───── MATERIAL FOR THIS TASK

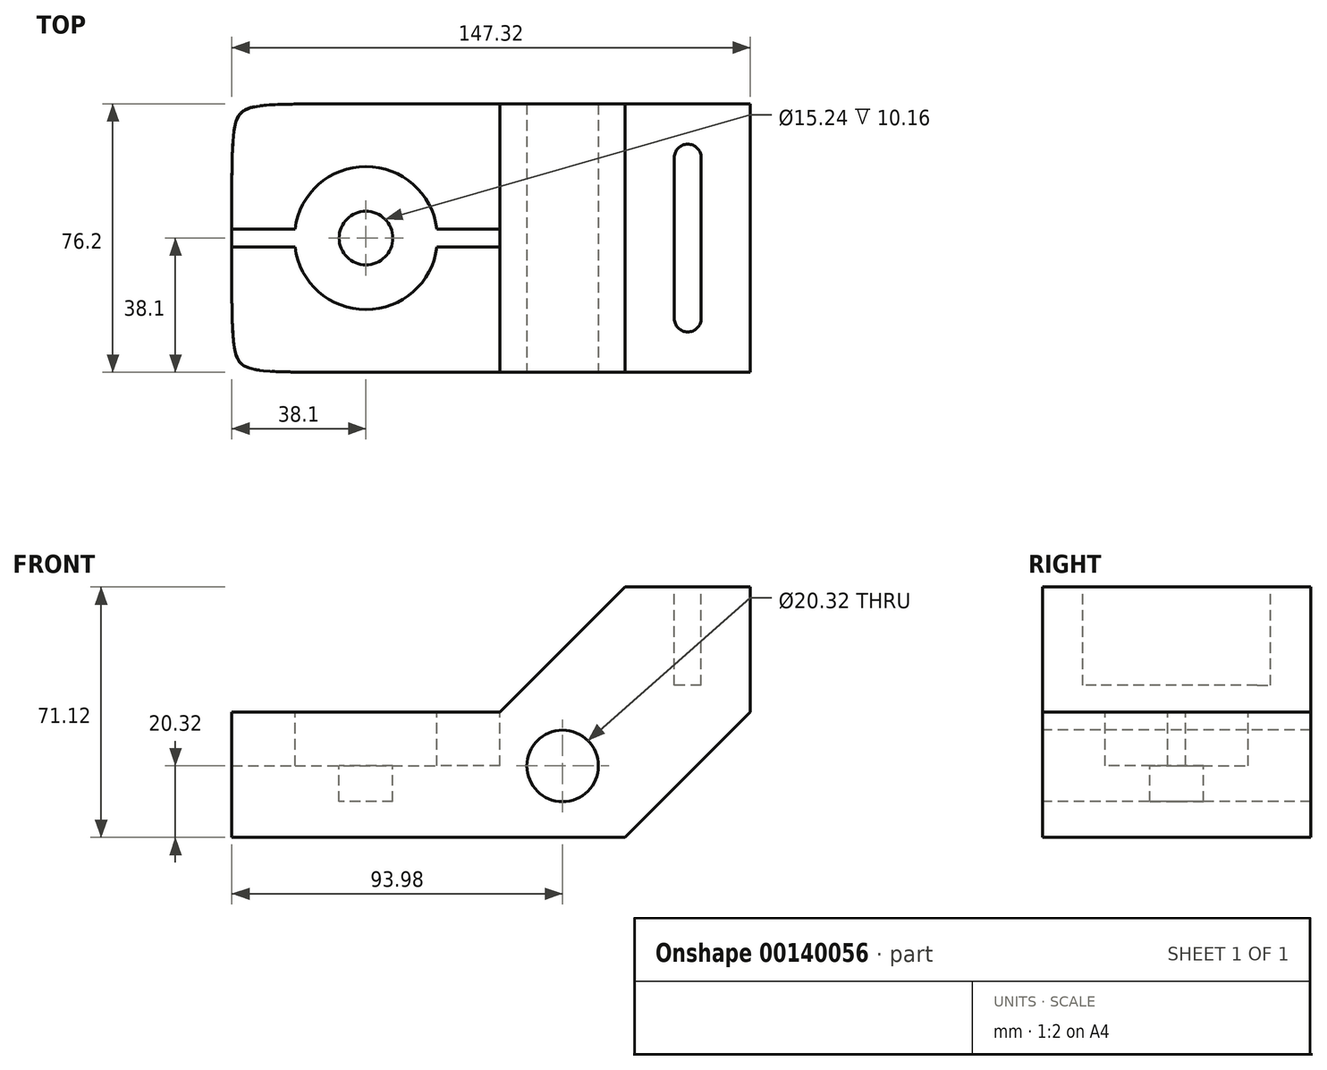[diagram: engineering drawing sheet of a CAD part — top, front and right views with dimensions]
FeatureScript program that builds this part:
annotation { "Feature Type Name" : "Feature", "Feature Type Description" : "" }
export const myFeature = defineFeature(function(context is Context, id is Id, definition is map)
    precondition{}
    {
        {
            var Q0;
            Q0=qCreatedBy(makeId("Front.planeOp"),FACE);
            var sketch = newSketch(context, id + "F0", { "sketchPlane" : qUnion([Q0])});
            skLineSegment(sketch, "E0", {"start": v(0, 0) * mm, "end": v(0, 35.56) * mm});
            skLineSegment(sketch, "E1", {"start": v(0, 35.56) * mm, "end": v(76.2, 35.56) * mm});
            skLineSegment(sketch, "E2", {"start": v(0, 0) * mm, "end": v(111.76, 0) * mm});
            skLineSegment(sketch, "E3", {"start": v(111.76, 0) * mm, "end": v(147.32, 35.56) * mm});
            skLineSegment(sketch, "E4", {"start": v(76.2, 35.56) * mm, "end": v(111.76, 71.12) * mm});
            skLineSegment(sketch, "E5", {"start": v(111.76, 71.12) * mm, "end": v(147.32, 71.12) * mm});
            skLineSegment(sketch, "E6", {"start": v(147.32, 71.12) * mm, "end": v(147.32, 35.56) * mm});
            skSolve(sketch);
        }
        {
            var Q0;
            Q0 = qSketchRegion(id + "F0", true);
            extrude(context, id + "F1", {"entities" : qUnion([Q0]), "depth" : 76.2 * mm});
        }
        {
            var Q0;
            Q0=makeQuery(id+"F1.opExtrude","CAP_FACE",FACE,{"disambiguationData":[OSD([sQuery(id+"F0.wireOp",EDGE,"E0"),sQuery(id+"F0.wireOp",EDGE,"E1"),sQuery(id+"F0.wireOp",EDGE,"E2"),sQuery(id+"F0.wireOp",EDGE,"E3"),sQuery(id+"F0.wireOp",EDGE,"E4"),sQuery(id+"F0.wireOp",EDGE,"E5"),sQuery(id+"F0.wireOp",EDGE,"E6")])],"isStart":false});
            var sketch = newSketch(context, id + "F2", { "sketchPlane" : qUnion([Q0])});
            skLineSegment(sketch, "E7", {"start": v(147.32, 20.32) * mm, "end": v(93.98, 20.32) * mm, "construction": true});
            skCircle(sketch, "E8", {"center": v(93.98, 20.32) * mm, "radius": 10.16 * mm});
            skSolve(sketch);
        }
        {
            var Q0;
            Q0 = qSketchRegion(id + "F2", true);
            extrude(context, id + "F3", {"entities" : qUnion([Q0]), "operationType" : NewBodyOperationType.REMOVE, "oppositeDirection" : true, "depth" : 76.2 * mm});
        }
        {
            var Q0;
            Q0=makeQuery(id+"F1.opExtrude","SWEPT_FACE",FACE,{"disambiguationData":[OSD([sQuery(id+"F0.wireOp",EDGE,"E5")])]});
            var sketch = newSketch(context, id + "F4", { "sketchPlane" : qUnion([Q0])});
            skLineSegment(sketch, "E9", {"start": v(129.54, -15.24) * mm, "end": v(129.54, -60.96) * mm, "construction": true});
            skPoint(sketch, "E9.startSnap0", {"position": v(129.54, 0) * mm});
            skArc(sketch, "E10.0.startCap", {"start": v(125.73, -15.24) * mm, "mid": v(129.54, -11.43) * mm, "end": v(133.35, -15.24) * mm});
            skArc(sketch, "E10.0.endCap", {"start": v(133.35, -60.96) * mm, "mid": v(129.54, -64.77) * mm, "end": v(125.73, -60.96) * mm});
            skLineSegment(sketch, "E10.0.left", {"start": v(133.35, -15.24) * mm, "end": v(133.35, -60.96) * mm});
            skLineSegment(sketch, "E10.0.right", {"start": v(125.73, -15.24) * mm, "end": v(125.73, -60.96) * mm});
            skSolve(sketch);
        }
        {
            var Q0;
            Q0 = qSketchRegion(id + "F4", true);
            extrude(context, id + "F5", {"entities" : qUnion([Q0]), "operationType" : NewBodyOperationType.REMOVE, "oppositeDirection" : true, "depth" : 27.94 * mm});
        }
        {
            var Q0;
            Q0=makeQuery(id+"F1.opExtrude","SWEPT_FACE",FACE,{"disambiguationData":[OSD([sQuery(id+"F0.wireOp",EDGE,"E1")])]});
            var sketch = newSketch(context, id + "F6", { "sketchPlane" : qUnion([Q0])});
            skLineSegment(sketch, "E11", {"start": v(76.2, -38.1) * mm, "end": v(0, -38.1) * mm, "construction": true});
            skCircle(sketch, "E12", {"center": v(38.1, -38.1) * mm, "radius": 20.32 * mm});
            skLineSegment(sketch, "E13", {"start": v(76.2, -35.56) * mm, "end": v(58.26, -35.56) * mm});
            skLineSegment(sketch, "E14", {"start": v(76.2, -40.64) * mm, "end": v(58.26, -40.64) * mm});
            skLineSegment(sketch, "E15", {"start": v(0, -35.56) * mm, "end": v(17.94, -35.56) * mm});
            skLineSegment(sketch, "E16", {"start": v(0, -40.64) * mm, "end": v(17.94, -40.64) * mm});
            skLineSegment(sketch, "E17", {"start": v(0, -35.56) * mm, "end": v(0, -40.64) * mm});
            skLineSegment(sketch, "E18", {"start": v(76.2, -35.56) * mm, "end": v(76.2, -40.64) * mm});
            skSolve(sketch);
        }
        {
            var Q0;
            Q0 = qSketchRegion(id + "F6", true);
            extrude(context, id + "F7", {"entities" : qUnion([Q0]), "operationType" : NewBodyOperationType.REMOVE, "oppositeDirection" : true, "depth" : 15.24 * mm});
        }
        {
            var Q0;
            Q0=makeQuery(id+"F7.boolean.opBoolean","COPY",FACE,{"derivedFrom":makeQuery(id+"F7.opExtrude","CAP_FACE",FACE,{"disambiguationData":[OSD([sQuery(id+"F6.wireOp",EDGE,"E12"),sQuery(id+"F6.wireOp",EDGE,"E13"),sQuery(id+"F6.wireOp",EDGE,"E14"),sQuery(id+"F6.wireOp",EDGE,"E15"),sQuery(id+"F6.wireOp",EDGE,"E16"),sQuery(id+"F6.wireOp",EDGE,"E17"),sQuery(id+"F6.wireOp",EDGE,"E18")])],"isStart":false})});
            var sketch = newSketch(context, id + "F8", { "sketchPlane" : qUnion([Q0])});
            skCircle(sketch, "E19", {"center": v(38.1, -38.1) * mm, "radius": 7.62 * mm});
            skSolve(sketch);
        }
        {
            var Q0;
            Q0 = qSketchRegion(id + "F8", true);
            extrude(context, id + "F9", {"entities" : qUnion([Q0]), "operationType" : NewBodyOperationType.REMOVE, "oppositeDirection" : true, "depth" : 10.16 * mm});
        }
        {
            var Q0;
            Q0=makeQuery(id+"F1.opExtrude","CAP_EDGE",EDGE,{"disambiguationData":[OSD([sQuery(id+"F0.wireOp",EDGE,"E0")])],"isStart":false});
            fillet(context, id + "F10", {"entities" : qUnion([Q0]), "radius" : 25.4 * mm, "rho" : .8, "crossSection" : FilletCrossSection.CONIC, "allowEdgeOverflow" : false});
        }
        {
            var Q0;
            Q0=makeQuery(id+"F1.opExtrude","CAP_EDGE",EDGE,{"disambiguationData":[OSD([sQuery(id+"F0.wireOp",EDGE,"E0")])],"isStart":true});
            fillet(context, id + "F11", {"entities" : qUnion([Q0]), "radius" : 25.4 * mm, "tangentPropagation" : true, "rho" : .8, "crossSection" : FilletCrossSection.CONIC, "allowEdgeOverflow" : false});
        }
    });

──────────

WHAT IS NEEDED:
Count the lines in the items above that contain the string "depth". Reply with the number alone.

THE SOLUTION:
5